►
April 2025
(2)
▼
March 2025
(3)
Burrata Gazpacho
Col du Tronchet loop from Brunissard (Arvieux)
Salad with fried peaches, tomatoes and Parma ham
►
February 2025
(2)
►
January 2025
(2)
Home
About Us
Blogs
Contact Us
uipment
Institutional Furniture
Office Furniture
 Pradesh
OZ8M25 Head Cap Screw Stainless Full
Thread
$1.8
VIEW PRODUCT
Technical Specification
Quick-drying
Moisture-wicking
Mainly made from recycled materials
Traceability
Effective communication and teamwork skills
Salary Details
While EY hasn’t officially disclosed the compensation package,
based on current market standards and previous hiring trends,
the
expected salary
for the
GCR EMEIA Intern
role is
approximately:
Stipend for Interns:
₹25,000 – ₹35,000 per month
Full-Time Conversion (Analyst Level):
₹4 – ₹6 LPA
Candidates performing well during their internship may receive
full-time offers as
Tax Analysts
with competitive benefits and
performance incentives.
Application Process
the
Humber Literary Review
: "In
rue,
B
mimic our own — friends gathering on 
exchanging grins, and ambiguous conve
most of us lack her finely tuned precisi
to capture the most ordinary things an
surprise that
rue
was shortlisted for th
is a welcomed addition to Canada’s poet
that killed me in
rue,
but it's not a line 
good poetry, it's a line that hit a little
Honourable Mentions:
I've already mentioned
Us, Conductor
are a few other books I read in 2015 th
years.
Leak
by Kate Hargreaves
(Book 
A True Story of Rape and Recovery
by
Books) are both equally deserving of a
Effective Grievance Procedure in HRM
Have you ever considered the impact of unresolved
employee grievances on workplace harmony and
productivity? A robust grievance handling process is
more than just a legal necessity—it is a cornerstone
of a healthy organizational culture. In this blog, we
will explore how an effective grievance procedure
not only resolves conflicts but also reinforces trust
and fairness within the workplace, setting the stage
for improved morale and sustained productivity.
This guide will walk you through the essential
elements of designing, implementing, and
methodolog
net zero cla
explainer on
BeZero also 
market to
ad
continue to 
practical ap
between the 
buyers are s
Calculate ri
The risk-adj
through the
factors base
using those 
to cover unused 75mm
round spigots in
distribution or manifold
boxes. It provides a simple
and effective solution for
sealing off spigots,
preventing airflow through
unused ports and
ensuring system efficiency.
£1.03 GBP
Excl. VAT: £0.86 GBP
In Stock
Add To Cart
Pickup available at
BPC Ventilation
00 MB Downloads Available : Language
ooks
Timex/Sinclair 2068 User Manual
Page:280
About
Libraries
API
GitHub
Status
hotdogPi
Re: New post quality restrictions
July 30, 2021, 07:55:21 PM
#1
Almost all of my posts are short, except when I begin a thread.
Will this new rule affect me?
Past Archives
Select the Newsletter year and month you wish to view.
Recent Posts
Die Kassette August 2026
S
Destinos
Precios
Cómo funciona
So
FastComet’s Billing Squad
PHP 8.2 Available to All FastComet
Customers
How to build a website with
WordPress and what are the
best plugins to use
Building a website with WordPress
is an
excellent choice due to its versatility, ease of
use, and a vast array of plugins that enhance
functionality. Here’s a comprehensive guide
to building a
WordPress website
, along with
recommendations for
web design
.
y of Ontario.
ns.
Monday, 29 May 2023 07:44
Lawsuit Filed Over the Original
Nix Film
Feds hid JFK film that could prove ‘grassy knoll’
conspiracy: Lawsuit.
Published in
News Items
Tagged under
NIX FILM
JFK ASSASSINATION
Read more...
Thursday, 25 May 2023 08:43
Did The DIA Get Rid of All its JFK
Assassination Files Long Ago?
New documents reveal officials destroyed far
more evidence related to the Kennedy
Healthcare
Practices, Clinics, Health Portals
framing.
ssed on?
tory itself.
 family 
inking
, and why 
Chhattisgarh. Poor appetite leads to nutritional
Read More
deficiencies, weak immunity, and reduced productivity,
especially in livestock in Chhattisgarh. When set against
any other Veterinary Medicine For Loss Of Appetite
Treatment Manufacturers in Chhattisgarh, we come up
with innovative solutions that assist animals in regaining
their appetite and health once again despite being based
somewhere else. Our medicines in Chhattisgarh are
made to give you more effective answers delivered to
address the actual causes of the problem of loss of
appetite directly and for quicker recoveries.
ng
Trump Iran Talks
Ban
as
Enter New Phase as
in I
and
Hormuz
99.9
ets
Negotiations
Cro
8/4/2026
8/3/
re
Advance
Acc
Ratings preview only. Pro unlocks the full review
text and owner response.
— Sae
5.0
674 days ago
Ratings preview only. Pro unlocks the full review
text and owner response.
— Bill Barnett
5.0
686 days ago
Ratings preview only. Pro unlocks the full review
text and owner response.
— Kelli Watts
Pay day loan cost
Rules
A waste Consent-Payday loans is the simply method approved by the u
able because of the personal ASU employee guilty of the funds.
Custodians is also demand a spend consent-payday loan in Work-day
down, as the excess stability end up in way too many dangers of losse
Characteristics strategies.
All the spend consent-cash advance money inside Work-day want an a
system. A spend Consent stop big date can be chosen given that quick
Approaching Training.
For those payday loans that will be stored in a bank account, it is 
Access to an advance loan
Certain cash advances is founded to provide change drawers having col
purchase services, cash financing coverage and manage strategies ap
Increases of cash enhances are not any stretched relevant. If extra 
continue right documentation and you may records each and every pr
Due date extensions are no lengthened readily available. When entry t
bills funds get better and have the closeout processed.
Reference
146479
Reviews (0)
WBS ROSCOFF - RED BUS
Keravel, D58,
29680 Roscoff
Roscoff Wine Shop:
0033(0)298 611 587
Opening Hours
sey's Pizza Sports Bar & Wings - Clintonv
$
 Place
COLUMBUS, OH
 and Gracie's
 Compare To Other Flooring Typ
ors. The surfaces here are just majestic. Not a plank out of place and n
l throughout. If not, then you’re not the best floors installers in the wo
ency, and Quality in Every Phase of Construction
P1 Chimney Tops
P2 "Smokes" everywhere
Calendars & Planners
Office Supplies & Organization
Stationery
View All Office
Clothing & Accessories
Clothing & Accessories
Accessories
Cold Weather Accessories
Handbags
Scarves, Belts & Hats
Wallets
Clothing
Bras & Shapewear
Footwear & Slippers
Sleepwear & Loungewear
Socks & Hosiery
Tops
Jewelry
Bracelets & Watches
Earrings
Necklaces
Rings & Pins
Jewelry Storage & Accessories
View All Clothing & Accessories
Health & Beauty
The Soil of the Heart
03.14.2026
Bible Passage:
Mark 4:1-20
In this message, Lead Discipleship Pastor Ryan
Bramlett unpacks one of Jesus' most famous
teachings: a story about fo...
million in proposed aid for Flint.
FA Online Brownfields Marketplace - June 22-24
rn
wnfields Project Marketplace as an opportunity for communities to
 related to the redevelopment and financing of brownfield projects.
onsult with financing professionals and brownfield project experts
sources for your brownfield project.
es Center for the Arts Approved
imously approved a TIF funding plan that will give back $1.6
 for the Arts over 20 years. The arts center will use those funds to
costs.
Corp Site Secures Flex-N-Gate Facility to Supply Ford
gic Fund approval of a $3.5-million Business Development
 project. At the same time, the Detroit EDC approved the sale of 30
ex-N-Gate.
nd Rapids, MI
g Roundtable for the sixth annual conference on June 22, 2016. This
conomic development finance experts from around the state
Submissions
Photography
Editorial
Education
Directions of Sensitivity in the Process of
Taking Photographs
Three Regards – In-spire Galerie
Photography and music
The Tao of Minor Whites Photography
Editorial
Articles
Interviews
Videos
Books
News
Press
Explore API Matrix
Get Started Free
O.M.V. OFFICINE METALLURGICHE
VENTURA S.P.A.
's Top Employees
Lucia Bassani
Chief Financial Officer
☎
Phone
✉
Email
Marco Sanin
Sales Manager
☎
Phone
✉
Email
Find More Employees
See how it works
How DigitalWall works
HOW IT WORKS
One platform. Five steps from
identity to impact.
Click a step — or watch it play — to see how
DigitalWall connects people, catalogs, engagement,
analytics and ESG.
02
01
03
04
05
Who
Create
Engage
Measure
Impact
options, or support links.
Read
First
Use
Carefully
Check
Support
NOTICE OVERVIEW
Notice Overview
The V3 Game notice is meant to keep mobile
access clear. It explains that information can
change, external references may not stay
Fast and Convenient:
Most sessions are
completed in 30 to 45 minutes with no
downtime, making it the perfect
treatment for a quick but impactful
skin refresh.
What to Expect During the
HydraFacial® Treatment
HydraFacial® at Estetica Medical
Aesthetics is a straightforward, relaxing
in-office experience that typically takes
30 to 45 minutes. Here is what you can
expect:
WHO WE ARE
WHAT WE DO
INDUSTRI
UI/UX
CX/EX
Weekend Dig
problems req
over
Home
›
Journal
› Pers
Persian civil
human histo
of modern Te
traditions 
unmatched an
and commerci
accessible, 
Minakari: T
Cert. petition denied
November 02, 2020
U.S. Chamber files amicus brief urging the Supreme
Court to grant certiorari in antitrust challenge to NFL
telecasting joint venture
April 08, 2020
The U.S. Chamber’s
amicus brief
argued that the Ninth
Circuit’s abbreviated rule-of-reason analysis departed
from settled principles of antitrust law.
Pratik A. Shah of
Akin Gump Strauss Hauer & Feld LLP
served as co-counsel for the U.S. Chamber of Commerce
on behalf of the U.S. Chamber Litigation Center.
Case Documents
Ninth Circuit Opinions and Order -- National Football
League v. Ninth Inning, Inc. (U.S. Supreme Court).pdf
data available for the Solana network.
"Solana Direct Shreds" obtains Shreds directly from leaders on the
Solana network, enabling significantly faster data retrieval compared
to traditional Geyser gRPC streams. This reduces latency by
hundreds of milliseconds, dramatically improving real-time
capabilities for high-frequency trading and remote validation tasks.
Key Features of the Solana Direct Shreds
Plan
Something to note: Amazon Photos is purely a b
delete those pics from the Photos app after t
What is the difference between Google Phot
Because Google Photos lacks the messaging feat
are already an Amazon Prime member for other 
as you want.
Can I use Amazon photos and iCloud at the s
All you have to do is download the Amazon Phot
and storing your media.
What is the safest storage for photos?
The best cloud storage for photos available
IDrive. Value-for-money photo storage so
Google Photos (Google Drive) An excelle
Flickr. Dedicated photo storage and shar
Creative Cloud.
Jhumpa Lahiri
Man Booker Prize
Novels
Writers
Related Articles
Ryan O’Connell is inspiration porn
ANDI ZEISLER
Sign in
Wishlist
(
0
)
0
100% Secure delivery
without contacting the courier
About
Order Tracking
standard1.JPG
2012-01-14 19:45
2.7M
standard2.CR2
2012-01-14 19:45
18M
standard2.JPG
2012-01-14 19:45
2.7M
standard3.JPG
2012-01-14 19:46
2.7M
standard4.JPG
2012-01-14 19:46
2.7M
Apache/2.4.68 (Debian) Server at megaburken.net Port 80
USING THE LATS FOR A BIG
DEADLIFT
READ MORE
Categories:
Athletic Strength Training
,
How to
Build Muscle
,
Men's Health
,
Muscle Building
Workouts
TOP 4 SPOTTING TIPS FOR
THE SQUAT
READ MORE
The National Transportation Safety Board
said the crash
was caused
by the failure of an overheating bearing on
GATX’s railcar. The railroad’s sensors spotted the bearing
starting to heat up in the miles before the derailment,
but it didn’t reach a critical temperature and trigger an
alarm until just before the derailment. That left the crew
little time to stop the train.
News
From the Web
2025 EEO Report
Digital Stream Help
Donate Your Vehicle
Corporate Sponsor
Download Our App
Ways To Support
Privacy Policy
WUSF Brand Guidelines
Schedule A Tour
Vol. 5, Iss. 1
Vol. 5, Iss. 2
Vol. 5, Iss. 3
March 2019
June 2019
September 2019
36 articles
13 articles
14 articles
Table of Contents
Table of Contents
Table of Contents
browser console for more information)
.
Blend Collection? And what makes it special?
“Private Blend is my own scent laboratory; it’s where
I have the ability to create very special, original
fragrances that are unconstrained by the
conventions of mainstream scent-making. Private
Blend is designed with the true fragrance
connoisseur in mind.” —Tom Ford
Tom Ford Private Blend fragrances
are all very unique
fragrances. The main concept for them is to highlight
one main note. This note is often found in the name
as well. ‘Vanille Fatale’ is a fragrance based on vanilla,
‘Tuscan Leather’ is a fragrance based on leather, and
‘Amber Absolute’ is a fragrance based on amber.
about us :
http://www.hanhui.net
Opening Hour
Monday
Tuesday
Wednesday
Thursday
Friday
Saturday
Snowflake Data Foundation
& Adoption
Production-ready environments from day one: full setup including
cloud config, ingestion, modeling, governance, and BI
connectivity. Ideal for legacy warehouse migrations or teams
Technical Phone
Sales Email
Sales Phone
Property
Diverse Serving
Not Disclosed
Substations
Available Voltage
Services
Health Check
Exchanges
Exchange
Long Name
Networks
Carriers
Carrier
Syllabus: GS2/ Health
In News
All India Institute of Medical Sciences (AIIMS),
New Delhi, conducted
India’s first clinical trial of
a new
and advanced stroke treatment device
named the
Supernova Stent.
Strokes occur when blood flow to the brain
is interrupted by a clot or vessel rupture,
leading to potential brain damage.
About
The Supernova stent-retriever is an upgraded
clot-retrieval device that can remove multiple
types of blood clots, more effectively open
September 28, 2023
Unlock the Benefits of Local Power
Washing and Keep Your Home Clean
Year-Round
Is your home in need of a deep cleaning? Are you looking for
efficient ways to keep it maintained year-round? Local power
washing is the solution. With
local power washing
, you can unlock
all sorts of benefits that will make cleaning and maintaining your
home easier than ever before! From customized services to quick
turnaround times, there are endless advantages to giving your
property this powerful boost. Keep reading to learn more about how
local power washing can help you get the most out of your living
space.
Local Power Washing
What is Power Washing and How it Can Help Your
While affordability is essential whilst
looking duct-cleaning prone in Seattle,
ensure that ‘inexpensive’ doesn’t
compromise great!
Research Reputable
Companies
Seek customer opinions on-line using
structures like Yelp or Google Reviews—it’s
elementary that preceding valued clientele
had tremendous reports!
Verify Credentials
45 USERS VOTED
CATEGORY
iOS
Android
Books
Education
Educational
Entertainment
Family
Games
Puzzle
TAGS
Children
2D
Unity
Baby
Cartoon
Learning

..........

▶ **YOUR INSTRUCTIONS**:
Please copy each line of the material that has the string "workplace" somewhere in it.

▶ **SOLVED PROBLEM**:
employee grievances on workplace harmony and
and fairness within the workplace, setting the stage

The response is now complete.